Das Schürer-Papier
Es gab da ja ein Papier, das berühmt geworden ist, das ist das so genannte Schürer-Beil-Papier. War das für Sie etwas Neues oder hat das nur die Kritik widergespiegelt, die kritischen Stimmen, die schon länger bestanden haben?
Also, für mich war das überhaupt nichts Neues, außerdem war ich zum Teil dabei bei der Ausarbeitung im Hintergrund.
Was können Sie uns dazu sagen über die Umstände der Entstehung dieses Papiers? Und was war der Tabu-Bruch daran?
Anfang der 80er-Jahre war klar, dass wir große Probleme hatten im Zusammenhang mit den Krediten, die wir in den 70er-Jahren aufgenommen hatten, oder die Honecker auch z.T. geschenkt bekommen hat. Aber irgendwann müssen sie ja mal zurückgezahlt werden. Wir hatten dort aber im Prinzip zu wenig Valuta, um zu bezahlen. Aber die DDR war nicht pleite, sie hat immer ihren Kapitaldienst und ihren Zinsdienst erfüllt, auch wenn es zu Lasten des Inneren ging. Ein Großteil unserer wirklich guten Waren, die hergestellt wurden, wurden nur noch im Ausland verkauft, aber nicht mehr der DDR-Bevölkerung zur Verfügung gestellt.

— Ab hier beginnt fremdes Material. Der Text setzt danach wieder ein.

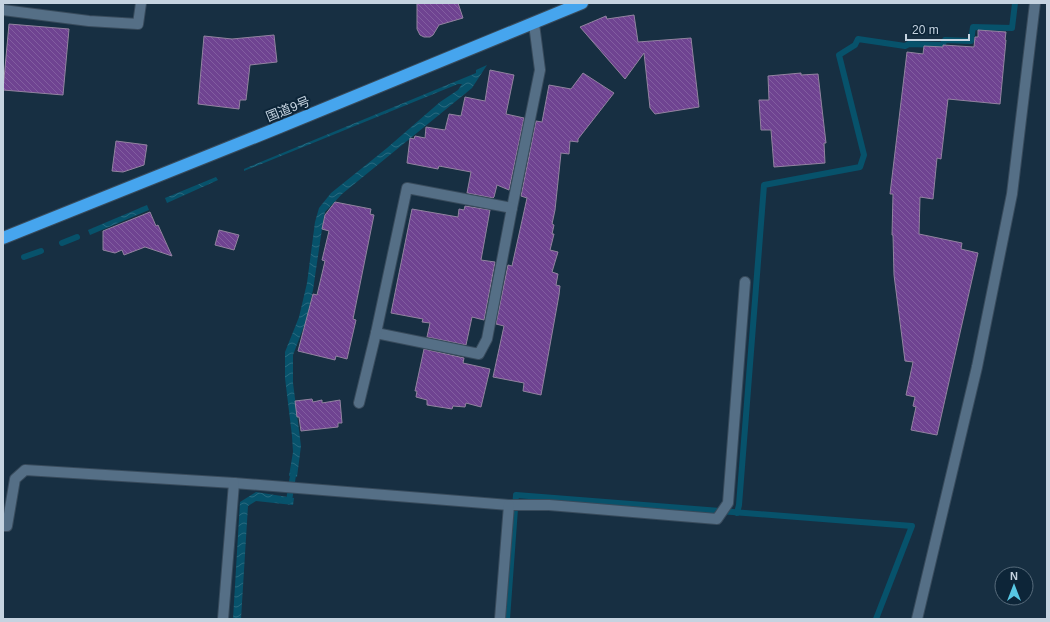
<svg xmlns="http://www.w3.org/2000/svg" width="1050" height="622" font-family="Helvetica,'Noto Sans JP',sans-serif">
  <defs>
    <pattern id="water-waves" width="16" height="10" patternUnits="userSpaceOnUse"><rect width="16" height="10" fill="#07526b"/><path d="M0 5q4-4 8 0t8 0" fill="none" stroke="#2a6a80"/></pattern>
    <pattern id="building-back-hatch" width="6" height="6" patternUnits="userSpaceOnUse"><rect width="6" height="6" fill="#6f4391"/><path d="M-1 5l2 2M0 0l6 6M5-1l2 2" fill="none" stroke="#825da0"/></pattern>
  </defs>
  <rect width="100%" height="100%" fill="#172f42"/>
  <g fill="url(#water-waves)">
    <polygon points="487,65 472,88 342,194 325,212 323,222 313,290 306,321 293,355 293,383 301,446 297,477 289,476 293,452 292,436 285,378 285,352 299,317 307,283 315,222 319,208 331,193 387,148 440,102 458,90 462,84 458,84 244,171 244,169 476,73 476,70"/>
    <polygon points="216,177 218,180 167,203 165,198"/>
    <polygon points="147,205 149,210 90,235 88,230"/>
    <polygon points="256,492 294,498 293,505 256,501 248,506 241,619 233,619 240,502"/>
  </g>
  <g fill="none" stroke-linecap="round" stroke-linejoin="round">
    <g stroke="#07526b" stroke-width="6">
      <polyline points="62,243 77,237"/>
      <polyline points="24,257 41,251"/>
      <polyline points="285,500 289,501 294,469"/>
      <polyline points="737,513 739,505 764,185 860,167 864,155 839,55 855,45 858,39 905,46 909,44 942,45 945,40 971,41 973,27 1012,28 1015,3"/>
      <polyline points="507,619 516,495 912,526 876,619"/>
    </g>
  </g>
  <g fill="url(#building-back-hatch)" stroke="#9283a0">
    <polygon points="417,3 458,3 463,18 439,25 433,35 430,37 424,37 420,35 417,29"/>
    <polygon points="634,15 638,42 691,38 699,107 655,114 650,108 644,53 625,79 580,27 606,16 607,19"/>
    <polygon points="9,24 69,29 63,95 3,90"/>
    <polygon points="978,30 1006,32 1005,40 1006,40 1000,104 948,99 941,159 937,158 933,199 920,197 919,234 962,243 961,249 978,253 937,435 911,430 916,407 913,406 915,397 906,395 913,362 905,361 894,275 893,235 892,235 893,194 890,194 907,52 923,54 924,46 943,47 943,45 974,47 975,37 978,37"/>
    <polygon points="274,35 277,62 250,65 246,100 240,100 239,109 198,104 204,36 232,39"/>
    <polygon points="490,70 514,75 506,114 524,118 509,190 497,185 494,197 493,198 467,193 471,172 439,166 438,169 407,163 410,138 414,139 415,136 425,138 426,127 445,130 449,114 461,116 465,97 485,101"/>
    <polygon points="583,73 614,93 578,139 578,142 570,141 569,154 561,153 555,210 552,224 554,225 552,234 554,234 550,250 558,252 552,272 558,274 556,285 560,286 559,295 541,395 523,391 524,383 493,377 504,326 496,324 508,265 512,266 527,198 521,196 536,121 542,122 549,85 571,89"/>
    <polygon points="801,73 801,75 818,74 826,143 824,143 825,163 774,167 771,130 761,130 759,100 769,100 768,76"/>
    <polygon points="116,141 147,145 144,165 123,172 112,171"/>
    <polygon points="335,202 371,209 370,214 374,215 353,319 356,320 347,359 336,356 335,360 298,351 313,294 317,295 325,261 322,260 329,231 322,229 325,215"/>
    <polygon points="465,206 490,210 481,260 495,262 484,320 472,317 466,345 427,337 430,323 422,322 423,319 391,313 412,209 458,217 459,209 464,210"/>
    <polygon points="150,212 156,226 158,225 172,256 145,247 124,255 122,250 115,253 103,250 103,231"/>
    <polygon points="219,230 239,235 234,250 215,245"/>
    <polygon points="424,349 464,358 463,363 490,369 481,407 466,403 465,407 453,406 452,409 427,405 427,400 416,397 417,391 415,391"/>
    <polygon points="312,399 313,402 322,400 322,403 340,400 342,423 338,423 338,427 301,431 299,417 297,417 295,401"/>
  </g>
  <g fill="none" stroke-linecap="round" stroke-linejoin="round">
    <g stroke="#384b5c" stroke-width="12">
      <g id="minor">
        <polyline points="3,10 89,21 138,24 141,3"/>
        <polyline points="376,333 479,354 487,339 512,208 540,70 534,24"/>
        <polyline points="359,403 376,333 407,188 512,208"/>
        <polyline points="3,526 7,526 15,479 25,470 234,483 509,505 549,505 717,519 728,503 745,282"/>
        <polyline points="223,619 234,483"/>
        <polyline points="500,619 509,505"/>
        <polyline points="917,619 977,367 1012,194 1035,3"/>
      </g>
    </g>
    <g stroke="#384b5c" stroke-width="14">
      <polyline id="highway" points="3,238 280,127 582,3"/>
    </g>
    <use href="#minor" stroke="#556f86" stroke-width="10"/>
    <use href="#highway" stroke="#46a5ee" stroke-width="12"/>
  </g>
  <g text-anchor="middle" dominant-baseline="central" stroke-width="4" stroke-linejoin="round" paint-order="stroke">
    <g font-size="13" fill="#c5d3e0" stroke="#0d2538">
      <text transform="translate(288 109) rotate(-22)">国道9号</text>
    </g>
  </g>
  <rect width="1050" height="622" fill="none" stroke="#c5d3e0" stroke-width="8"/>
  <g transform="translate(1014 586)"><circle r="19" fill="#0d2538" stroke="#576b7b"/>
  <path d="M0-3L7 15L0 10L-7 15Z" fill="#58c8e4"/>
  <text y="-6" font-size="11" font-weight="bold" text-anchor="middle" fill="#c5d3e0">N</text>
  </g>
  <path d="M906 34v6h63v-6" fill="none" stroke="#c5d3e0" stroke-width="2"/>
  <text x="912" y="34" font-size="12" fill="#c5d3e0" stroke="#0d2538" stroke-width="3" paint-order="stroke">20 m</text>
</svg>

So hatten wir dann Anfang der 70er-Jahre die Situation, dass wir vor einer Zahlungsunfähigkeit standen, weil das Aufkommen der Valutamittel praktisch stagnierte oder nicht mehr so wuchs, wie wir es brauchten in dieser Richtung.
Und dann gab es im Hintergrund immer die Diskussion, dass man die Erdölpreise mit der Sowjetunion neu diskutierte. Die Situation hatte sich dann noch zugespitzt, als Gorbatschow an die Macht kam und er Erdöl zu Weltmarktpreisen verhandeln wollte und nicht mehr wie im RGW üblich, Ware gegen Ware getauscht werden sollte. Das hätte alleine für uns jährlich zusätzliche fünf bis acht Milliarden Valuta-Finanzzahlen bedeutet. Und Anfang der 80er-Jahre hatten wir das Problem, wo kriegen wir unser Valutageld her. Und dann gab es ja die Verhandlungen mit Schalck-Golodkowski und Strauß. Und dann gab's die erste eine Milliarde und dann die zweite. Durch die zwei Milliarden, die damals von der Bundesrepublik Deutschland über Strauß und Schalck-Golodkowski, über die Bayrische Landesbank über die Deutsche Bank in Luxemburg, dann an unsere Deutsche Außenhandelsbank in Berlin geflossen sind, wurde praktisch die zugespitzte Situation, die unter den Fachleuten jeden Tag offenkundig war, dadurch noch mal verschleiert. Wir hätten auch noch mal 'ne Chance gehabt, etwas zu korrigieren, wenn wir dieses Geld komplett eingesetzt hätten für Investitionen, für die Erhöhung der Produktivität. Das ist aber nicht gemacht worden. In dieser Richtung muss man das also eindeutig sagen.
Ich war Mitglied in verschiedenen Regierungskommissionen der DDR, zur materiell-technischen Sicherung, für große Investitionen im Industrieaußenhandel – und wir, die mit der Wirtschaft zu tun hatten, wir haben schon immer gedrängelt und gedrückt, dass wir das ökonomische System in vielen Punkten auf den Kopf stellen müssen. Für mich als Banker war wichtig, die Wertkategorien in den Mittelpunkt zu stellen und nicht die Tonnenideologie, da wir ja oft Ware gegen Ware gedacht haben, das war ja eigentlich wie Urgemeinschaft. Und Mitte der 60er-Jahre war das schon mal angedacht, als Herr Apel, der ja dann Selbstmord begangen hat, noch Vorsitzender der staatlichen Plankommission war, und begonnen wurde, den Gedanken des neuen ökonomischen Systems zu entwickeln. Da wurde begonnen, die Wertkategorien nach vorne zu schieben – die Rolle des Gewinns, auch die Frage, kann es Arbeitslose im Sozialismus geben, oder kann im Sozialismus auch eine Insolvenz eintreten? Wie muss man damit umgehen. Die Fragen wurden alle diskutiert, waren aber nie ausdiskutiert worden, da wurde das Thema schon wieder ad acta gelegt, weil Moskau auch dagegen war.